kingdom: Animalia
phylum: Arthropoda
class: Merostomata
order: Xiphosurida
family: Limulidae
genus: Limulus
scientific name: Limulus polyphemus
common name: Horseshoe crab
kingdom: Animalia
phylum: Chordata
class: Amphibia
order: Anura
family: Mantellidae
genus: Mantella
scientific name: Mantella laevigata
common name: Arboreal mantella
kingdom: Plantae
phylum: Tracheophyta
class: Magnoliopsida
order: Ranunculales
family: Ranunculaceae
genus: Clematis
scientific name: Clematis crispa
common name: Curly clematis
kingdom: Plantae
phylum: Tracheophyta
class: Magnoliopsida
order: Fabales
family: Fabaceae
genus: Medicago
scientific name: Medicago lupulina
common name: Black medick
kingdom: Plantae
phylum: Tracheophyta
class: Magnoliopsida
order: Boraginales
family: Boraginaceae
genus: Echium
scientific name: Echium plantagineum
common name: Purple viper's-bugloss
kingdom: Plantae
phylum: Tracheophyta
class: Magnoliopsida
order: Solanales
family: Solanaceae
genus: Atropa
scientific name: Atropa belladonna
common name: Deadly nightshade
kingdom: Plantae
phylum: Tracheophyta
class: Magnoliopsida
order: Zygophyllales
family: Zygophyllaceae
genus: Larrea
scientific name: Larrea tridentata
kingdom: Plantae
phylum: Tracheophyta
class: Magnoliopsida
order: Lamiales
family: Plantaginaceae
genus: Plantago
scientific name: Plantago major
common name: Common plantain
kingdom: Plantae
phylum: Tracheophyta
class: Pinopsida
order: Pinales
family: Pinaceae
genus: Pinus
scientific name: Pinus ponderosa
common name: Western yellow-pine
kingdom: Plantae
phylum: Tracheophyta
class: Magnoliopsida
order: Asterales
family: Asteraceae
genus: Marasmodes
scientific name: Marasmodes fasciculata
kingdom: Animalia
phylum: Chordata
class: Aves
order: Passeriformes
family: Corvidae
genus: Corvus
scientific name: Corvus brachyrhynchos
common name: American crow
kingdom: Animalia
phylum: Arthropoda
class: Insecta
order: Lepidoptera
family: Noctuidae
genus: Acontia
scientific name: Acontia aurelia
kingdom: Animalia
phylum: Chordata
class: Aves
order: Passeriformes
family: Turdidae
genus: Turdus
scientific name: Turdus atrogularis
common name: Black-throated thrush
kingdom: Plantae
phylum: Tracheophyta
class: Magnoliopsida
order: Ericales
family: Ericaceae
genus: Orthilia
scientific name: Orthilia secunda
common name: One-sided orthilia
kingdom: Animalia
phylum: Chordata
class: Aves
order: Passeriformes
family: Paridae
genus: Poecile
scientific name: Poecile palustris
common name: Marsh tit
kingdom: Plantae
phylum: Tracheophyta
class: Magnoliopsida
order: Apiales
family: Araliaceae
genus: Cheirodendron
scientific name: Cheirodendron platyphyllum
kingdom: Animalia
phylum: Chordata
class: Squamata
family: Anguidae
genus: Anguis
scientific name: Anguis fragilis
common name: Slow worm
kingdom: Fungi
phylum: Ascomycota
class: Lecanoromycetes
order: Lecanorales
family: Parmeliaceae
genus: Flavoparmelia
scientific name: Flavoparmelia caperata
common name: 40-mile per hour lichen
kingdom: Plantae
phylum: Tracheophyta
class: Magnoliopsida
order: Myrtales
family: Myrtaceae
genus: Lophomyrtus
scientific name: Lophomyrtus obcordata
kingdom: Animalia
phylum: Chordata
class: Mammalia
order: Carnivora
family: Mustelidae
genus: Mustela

→ **AIM OF THE EXERCISE**
Please pull out everything in the material above, from the line containing "genus: Poecile" down to the line containing "genus: Flavoparmelia", with both of those lines included. Reproduce those lines word for word.

→ **OUTPUT FOR THIS EXERCISE**
genus: Poecile
scientific name: Poecile palustris
common name: Marsh tit
kingdom: Plantae
phylum: Tracheophyta
class: Magnoliopsida
order: Apiales
family: Araliaceae
genus: Cheirodendron
scientific name: Cheirodendron platyphyllum
kingdom: Animalia
phylum: Chordata
class: Squamata
family: Anguidae
genus: Anguis
scientific name: Anguis fragilis
common name: Slow worm
kingdom: Fungi
phylum: Ascomycota
class: Lecanoromycetes
order: Lecanorales
family: Parmeliaceae
genus: Flavoparmelia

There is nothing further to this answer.